MCP server
EdgeVault speaks Model Context Protocol over Streamable HTTP — your agents operate config with the same authz as your humans.
EdgeVault’s control plane is also a remote MCP server (Streamable HTTP). Agents read, write, and promote configuration through the same authorization path as humans — there is no side door.
Endpoint
https://api.edgevault.io/mcp/<workspaceId>
Requests authenticate with a Bearer token and are authorized as a workspace member — the same
middleware chain (requireAuth → requireWorkspaceMember) that guards the regular API. An agent
can do exactly what the human owning its token can do, and nothing more.

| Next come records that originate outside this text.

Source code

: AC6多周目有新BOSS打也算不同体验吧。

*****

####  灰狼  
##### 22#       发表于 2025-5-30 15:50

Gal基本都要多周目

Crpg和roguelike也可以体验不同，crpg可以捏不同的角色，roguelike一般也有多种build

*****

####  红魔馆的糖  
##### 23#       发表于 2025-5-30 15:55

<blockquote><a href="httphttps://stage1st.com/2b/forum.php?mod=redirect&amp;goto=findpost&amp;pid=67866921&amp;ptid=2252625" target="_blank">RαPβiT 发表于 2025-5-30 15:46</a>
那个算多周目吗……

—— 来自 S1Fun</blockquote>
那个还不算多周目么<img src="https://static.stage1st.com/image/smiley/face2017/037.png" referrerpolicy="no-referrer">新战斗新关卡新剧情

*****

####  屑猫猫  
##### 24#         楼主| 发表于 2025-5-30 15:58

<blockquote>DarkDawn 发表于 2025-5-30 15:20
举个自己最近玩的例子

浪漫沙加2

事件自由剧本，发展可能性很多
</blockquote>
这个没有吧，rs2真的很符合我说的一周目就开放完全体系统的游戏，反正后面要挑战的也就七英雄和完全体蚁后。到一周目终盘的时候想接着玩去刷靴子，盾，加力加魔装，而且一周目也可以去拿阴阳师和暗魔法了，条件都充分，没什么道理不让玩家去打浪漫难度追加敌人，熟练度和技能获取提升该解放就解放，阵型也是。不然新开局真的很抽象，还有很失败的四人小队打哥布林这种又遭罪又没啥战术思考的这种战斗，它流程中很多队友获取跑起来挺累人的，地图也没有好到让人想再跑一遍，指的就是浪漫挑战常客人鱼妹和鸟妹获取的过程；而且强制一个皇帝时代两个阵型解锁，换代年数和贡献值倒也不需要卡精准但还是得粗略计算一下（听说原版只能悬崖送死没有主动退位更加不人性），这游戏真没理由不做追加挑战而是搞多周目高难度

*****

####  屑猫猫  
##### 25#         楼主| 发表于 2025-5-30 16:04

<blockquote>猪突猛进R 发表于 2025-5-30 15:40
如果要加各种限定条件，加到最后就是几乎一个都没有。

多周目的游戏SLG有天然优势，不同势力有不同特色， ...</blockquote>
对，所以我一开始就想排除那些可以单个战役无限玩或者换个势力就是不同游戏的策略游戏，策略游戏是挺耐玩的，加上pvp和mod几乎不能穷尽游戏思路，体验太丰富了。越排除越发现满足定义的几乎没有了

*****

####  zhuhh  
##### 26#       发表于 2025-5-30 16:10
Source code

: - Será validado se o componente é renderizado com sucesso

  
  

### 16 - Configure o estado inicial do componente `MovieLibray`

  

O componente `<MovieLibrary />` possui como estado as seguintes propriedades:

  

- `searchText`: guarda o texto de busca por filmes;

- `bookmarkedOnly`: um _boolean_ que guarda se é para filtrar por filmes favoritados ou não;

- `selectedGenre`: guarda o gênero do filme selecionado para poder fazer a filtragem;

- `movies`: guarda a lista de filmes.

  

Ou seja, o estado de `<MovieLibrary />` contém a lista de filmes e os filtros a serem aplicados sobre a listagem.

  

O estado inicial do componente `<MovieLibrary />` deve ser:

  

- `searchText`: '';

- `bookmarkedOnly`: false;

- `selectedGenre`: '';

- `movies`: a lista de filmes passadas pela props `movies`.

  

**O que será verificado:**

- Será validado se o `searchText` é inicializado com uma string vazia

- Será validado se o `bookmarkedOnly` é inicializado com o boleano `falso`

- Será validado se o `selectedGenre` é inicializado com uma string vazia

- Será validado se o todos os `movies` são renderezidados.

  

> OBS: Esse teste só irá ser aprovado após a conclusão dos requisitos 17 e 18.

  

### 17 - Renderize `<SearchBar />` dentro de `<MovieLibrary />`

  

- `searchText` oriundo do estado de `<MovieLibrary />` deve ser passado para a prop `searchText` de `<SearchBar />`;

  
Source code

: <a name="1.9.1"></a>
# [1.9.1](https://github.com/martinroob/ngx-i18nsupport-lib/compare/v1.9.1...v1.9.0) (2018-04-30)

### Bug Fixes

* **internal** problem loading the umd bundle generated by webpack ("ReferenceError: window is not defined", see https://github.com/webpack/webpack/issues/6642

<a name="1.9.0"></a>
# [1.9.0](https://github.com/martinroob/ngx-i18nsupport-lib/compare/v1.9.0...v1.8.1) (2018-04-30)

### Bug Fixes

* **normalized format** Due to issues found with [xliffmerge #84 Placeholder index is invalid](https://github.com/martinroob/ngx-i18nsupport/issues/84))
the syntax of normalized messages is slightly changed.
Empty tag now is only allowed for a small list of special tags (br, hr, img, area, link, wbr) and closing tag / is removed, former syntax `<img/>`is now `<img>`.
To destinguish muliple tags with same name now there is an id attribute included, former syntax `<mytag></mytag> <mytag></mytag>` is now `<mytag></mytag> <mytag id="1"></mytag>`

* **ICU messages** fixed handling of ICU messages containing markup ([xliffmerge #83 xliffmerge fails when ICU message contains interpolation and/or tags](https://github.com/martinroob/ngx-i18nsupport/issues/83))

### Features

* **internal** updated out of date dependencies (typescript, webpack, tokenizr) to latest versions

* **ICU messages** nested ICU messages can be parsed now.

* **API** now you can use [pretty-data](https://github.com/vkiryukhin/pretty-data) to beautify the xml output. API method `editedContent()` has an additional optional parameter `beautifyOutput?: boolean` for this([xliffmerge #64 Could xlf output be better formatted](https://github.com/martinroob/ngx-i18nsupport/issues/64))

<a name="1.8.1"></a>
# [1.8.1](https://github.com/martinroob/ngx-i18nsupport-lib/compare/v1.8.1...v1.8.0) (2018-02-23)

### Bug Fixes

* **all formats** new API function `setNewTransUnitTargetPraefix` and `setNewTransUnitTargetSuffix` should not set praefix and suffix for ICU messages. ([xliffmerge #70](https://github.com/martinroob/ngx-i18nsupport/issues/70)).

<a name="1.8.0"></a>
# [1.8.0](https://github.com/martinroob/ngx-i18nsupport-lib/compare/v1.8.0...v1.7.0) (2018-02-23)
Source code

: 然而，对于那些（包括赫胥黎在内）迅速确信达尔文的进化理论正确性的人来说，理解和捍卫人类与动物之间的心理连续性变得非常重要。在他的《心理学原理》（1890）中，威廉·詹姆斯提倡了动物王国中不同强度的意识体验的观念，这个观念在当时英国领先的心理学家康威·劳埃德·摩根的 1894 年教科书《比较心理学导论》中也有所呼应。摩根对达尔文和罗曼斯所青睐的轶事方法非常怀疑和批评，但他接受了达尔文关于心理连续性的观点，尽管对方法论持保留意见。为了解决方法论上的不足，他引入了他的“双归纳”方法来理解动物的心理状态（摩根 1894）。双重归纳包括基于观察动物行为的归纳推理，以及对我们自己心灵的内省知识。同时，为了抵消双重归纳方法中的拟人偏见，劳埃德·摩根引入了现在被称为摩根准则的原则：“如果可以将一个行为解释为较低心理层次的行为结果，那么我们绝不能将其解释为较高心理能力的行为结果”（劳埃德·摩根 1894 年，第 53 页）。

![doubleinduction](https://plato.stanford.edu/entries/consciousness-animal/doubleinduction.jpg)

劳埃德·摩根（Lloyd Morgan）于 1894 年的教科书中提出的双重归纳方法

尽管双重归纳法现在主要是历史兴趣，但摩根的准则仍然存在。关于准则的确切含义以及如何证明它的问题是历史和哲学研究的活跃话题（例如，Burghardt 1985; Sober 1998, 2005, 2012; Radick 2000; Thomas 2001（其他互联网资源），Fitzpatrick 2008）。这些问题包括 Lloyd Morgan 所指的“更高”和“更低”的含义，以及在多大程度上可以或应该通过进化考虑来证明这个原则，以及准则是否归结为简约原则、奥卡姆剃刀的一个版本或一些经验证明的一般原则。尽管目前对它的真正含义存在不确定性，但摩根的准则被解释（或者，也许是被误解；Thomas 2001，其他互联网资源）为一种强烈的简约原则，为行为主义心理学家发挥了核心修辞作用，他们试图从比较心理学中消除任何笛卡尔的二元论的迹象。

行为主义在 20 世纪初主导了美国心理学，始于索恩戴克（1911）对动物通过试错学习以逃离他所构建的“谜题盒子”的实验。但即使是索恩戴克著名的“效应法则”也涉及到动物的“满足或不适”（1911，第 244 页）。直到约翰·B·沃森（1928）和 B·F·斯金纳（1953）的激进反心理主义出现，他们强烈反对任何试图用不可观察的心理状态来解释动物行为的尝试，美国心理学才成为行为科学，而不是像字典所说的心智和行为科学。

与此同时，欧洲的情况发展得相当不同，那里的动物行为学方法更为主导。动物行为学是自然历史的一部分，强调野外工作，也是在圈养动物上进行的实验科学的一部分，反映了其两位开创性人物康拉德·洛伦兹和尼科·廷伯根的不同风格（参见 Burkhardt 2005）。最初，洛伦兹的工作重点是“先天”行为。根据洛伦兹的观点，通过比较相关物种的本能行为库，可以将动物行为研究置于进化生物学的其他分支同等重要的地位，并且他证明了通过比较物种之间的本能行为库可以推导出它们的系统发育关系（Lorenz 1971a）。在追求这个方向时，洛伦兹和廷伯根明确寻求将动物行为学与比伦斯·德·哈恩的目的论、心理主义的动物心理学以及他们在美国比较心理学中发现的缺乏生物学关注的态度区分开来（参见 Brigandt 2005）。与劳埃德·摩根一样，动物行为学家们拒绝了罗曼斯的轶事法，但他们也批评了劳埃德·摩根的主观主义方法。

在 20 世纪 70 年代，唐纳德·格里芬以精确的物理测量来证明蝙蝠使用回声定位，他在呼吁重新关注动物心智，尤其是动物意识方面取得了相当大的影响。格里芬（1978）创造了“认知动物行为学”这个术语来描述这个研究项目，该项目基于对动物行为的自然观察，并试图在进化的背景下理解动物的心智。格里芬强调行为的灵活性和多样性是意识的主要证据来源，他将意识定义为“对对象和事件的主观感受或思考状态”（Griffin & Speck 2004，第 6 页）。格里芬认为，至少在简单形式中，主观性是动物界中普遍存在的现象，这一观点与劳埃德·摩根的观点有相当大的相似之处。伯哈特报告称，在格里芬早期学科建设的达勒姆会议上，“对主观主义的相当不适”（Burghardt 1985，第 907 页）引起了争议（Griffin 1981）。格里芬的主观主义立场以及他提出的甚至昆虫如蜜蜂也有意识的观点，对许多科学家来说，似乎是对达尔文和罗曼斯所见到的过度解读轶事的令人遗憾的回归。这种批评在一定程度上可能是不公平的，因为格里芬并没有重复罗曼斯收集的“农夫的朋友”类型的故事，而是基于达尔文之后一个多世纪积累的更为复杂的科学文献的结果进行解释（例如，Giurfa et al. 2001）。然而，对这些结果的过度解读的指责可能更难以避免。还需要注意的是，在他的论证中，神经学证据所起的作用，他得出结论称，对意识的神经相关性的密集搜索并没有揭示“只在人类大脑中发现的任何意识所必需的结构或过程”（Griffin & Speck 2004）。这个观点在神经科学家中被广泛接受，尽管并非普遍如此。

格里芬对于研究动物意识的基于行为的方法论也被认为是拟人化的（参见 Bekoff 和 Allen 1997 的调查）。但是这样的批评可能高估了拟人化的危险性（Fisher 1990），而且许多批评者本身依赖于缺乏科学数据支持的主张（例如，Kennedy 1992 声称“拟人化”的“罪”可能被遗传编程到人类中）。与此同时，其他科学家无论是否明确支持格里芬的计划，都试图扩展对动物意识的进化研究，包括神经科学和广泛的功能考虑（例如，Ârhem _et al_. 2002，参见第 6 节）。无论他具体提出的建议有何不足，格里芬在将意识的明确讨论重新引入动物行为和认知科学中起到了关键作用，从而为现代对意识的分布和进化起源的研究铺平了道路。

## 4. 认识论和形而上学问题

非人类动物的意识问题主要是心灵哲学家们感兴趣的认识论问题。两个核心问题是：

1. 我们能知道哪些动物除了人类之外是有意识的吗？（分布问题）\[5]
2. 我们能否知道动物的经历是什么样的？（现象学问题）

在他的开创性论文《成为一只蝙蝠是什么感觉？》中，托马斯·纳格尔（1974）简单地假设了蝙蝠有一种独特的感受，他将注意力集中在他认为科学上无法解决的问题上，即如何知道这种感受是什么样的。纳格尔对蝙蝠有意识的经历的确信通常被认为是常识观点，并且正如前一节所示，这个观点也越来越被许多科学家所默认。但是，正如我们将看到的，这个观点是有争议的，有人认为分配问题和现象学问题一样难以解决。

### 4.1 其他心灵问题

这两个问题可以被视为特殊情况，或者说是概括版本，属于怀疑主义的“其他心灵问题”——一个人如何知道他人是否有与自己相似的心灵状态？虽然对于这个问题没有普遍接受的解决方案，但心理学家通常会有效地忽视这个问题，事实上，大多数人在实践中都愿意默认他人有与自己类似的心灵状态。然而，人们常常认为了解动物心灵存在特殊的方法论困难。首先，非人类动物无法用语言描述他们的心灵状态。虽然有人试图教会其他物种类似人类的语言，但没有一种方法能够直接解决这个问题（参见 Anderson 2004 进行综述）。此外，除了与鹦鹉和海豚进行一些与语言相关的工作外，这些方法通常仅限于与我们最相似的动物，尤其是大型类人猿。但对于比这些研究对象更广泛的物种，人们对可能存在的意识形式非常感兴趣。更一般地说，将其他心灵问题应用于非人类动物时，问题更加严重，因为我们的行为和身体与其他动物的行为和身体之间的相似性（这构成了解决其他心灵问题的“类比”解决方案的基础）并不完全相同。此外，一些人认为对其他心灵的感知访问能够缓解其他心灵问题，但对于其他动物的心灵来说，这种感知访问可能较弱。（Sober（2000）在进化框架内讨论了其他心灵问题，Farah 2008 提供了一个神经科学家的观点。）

Connecting from Claude Code
claude mcp add edgevault \
--transport http \
https://api.edgevault.io/mcp/<workspaceId> \
--header "Authorization: Bearer <token>"
What agents get
The config tools — read and write configuration, evaluate flags, inspect revision history, and drive promotions. Every mutation an agent makes lands in the same revision history and audit warehouse as a human change, attributed to the token’s identity: the activity log doesn’t care whether the actor has a pulse.
There is also a stateful agent (EdgeVaultAgent — a Durable Object) behind the console’s
“what changed & why” feature; the MCP surface is how your agents get the same grounding.
A note on secrets
Agents see what their workspace membership allows. Secret reveals are RBAC-gated like everything else — and like every reveal, they’re audited.